▶ INFORMATION:
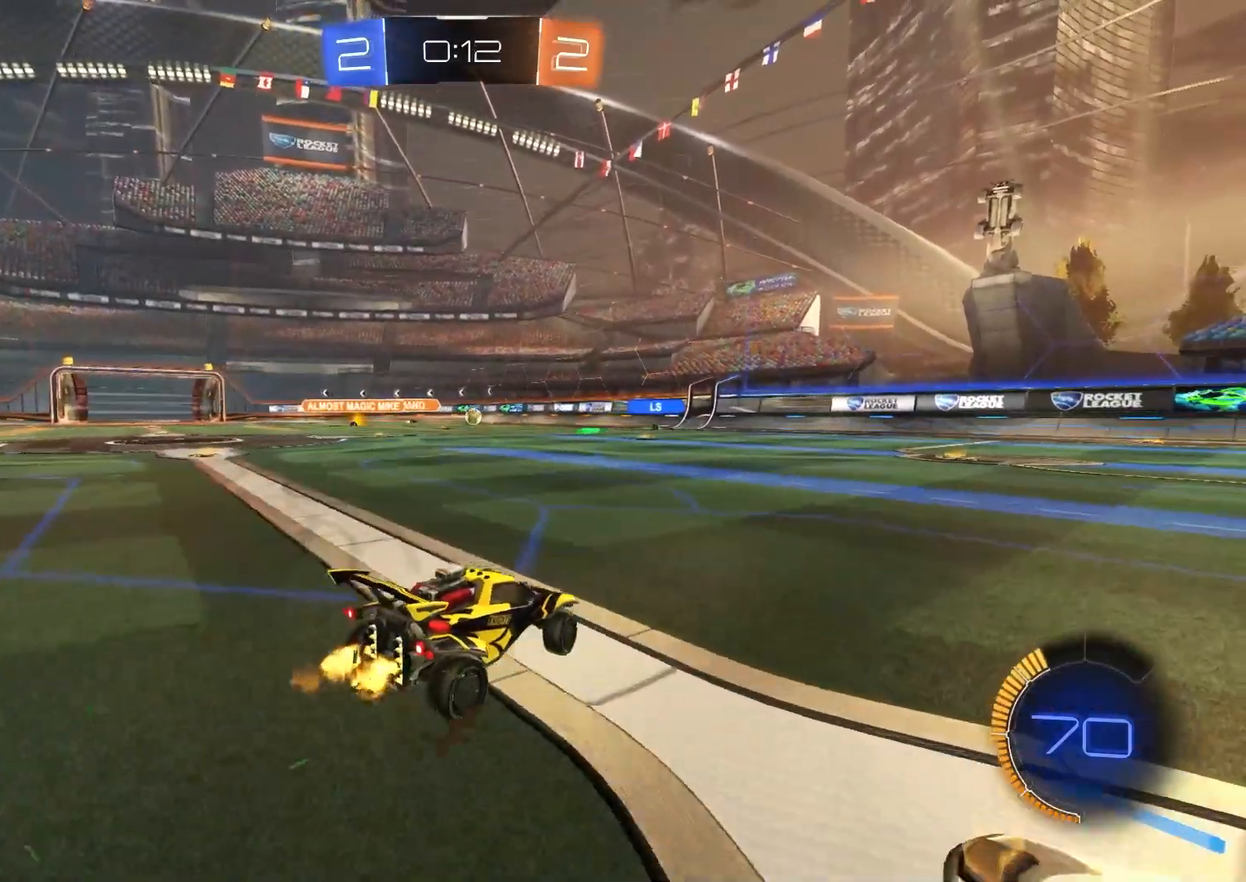
{"buttons": ["R2"], "left_stick": "center", "right_stick": "center", "events": [[67, "left_stick", "center"]]}
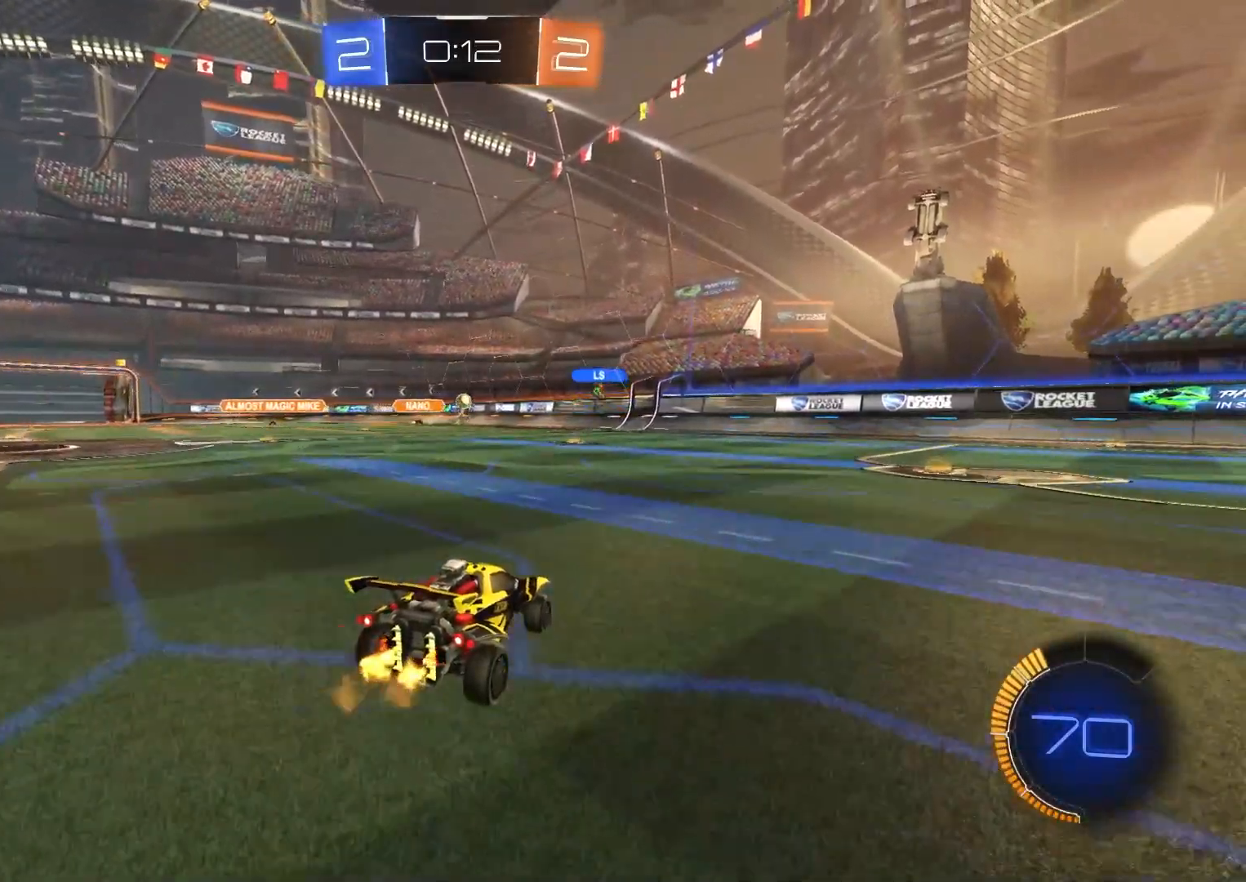
{"buttons": ["L2"], "left_stick": "center", "right_stick": "center", "events": [[33, "left_stick", "left"], [133, "left_stick", "center"], [217, "left_stick", "right"], [317, "left_stick", "center"], [367, "R2", "up"], [433, "L2", "down"]]}
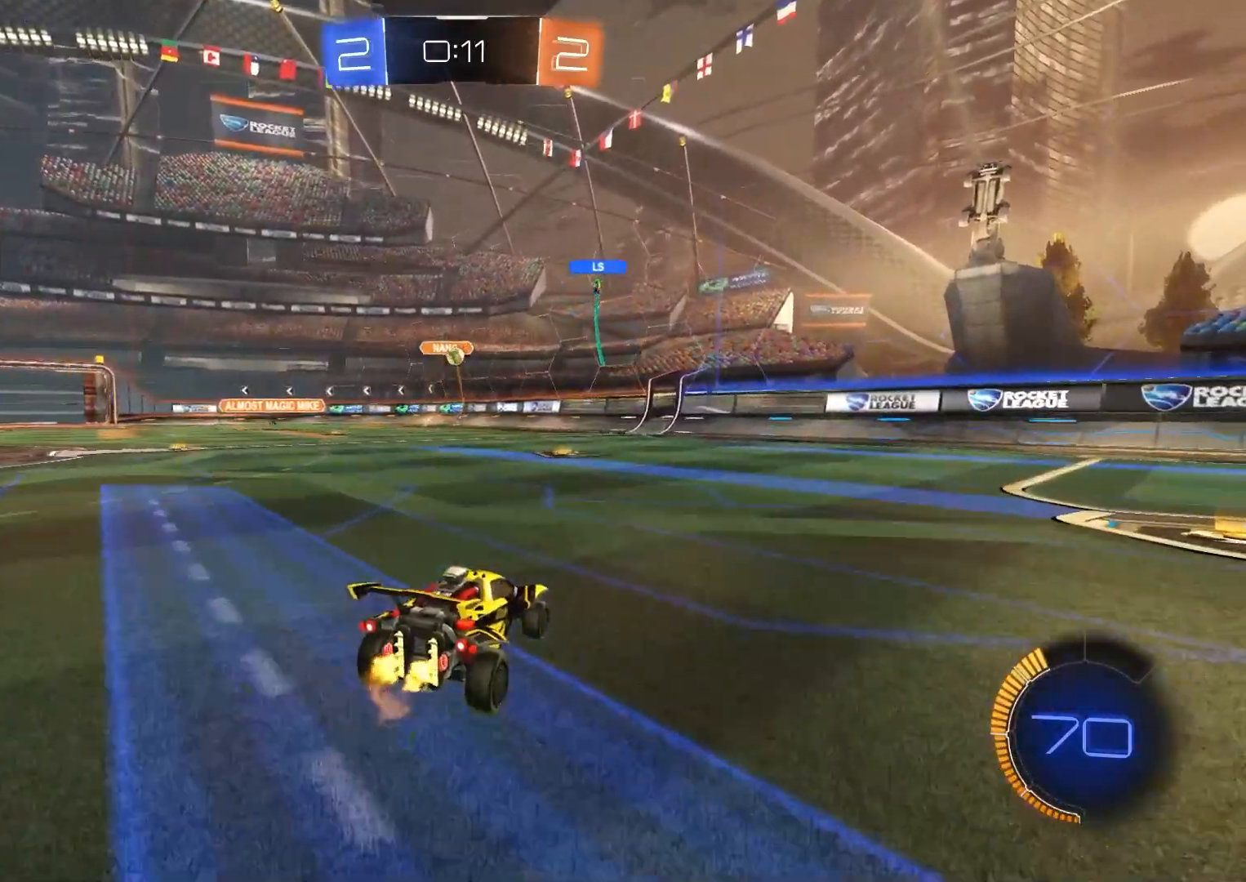
{"buttons": ["R2"], "left_stick": "center", "right_stick": "center", "events": [[100, "L2", "up"], [300, "R2", "down"]]}
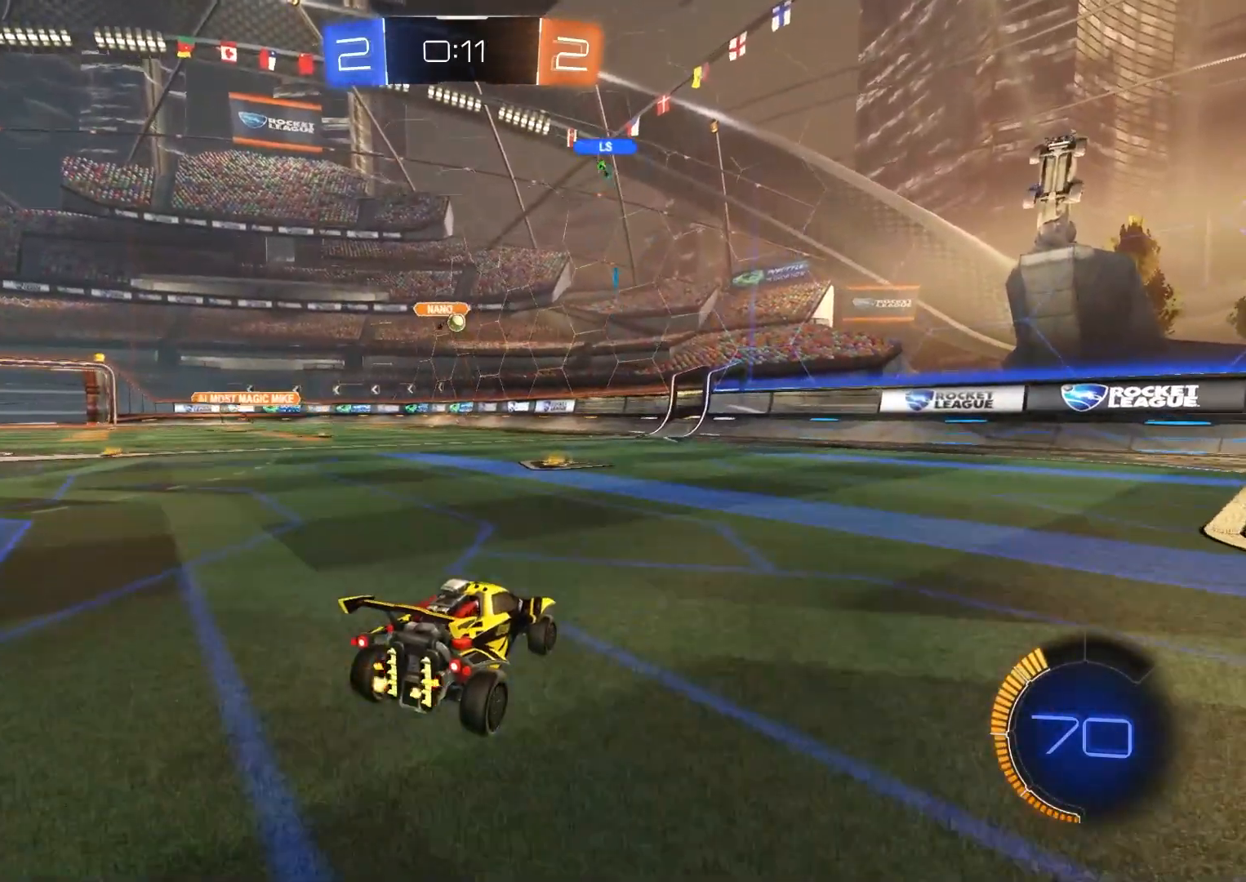
{"buttons": ["R2"], "left_stick": "center", "right_stick": "center", "events": [[167, "left_stick", "left"], [333, "left_stick", "center"]]}
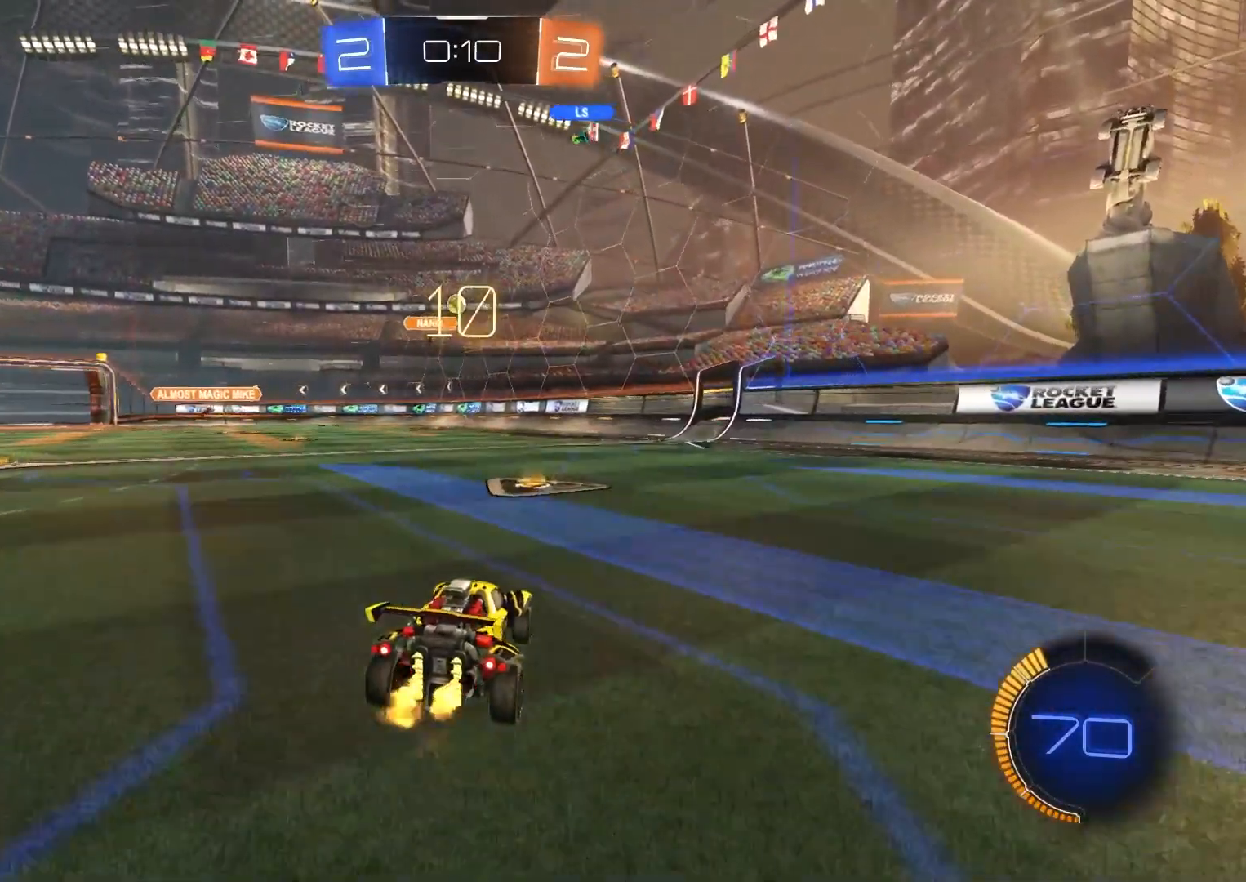
{"buttons": ["R2"], "left_stick": "center", "right_stick": "center", "events": []}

▶ WHAT YOU WILL DO: The answer must repeat every record exactly, with all pictures left out.

▶ EXPECTED ANSWER:
{"buttons": ["R2"], "left_stick": "center", "right_stick": "center", "events": [[67, "left_stick", "center"]]}
{"buttons": ["L2"], "left_stick": "center", "right_stick": "center", "events": [[33, "left_stick", "left"], [133, "left_stick", "center"], [217, "left_stick", "right"], [317, "left_stick", "center"], [367, "R2", "up"], [433, "L2", "down"]]}
{"buttons": ["R2"], "left_stick": "center", "right_stick": "center", "events": [[100, "L2", "up"], [300, "R2", "down"]]}
{"buttons": ["R2"], "left_stick": "center", "right_stick": "center", "events": [[167, "left_stick", "left"], [333, "left_stick", "center"]]}
{"buttons": ["R2"], "left_stick": "center", "right_stick": "center", "events": []}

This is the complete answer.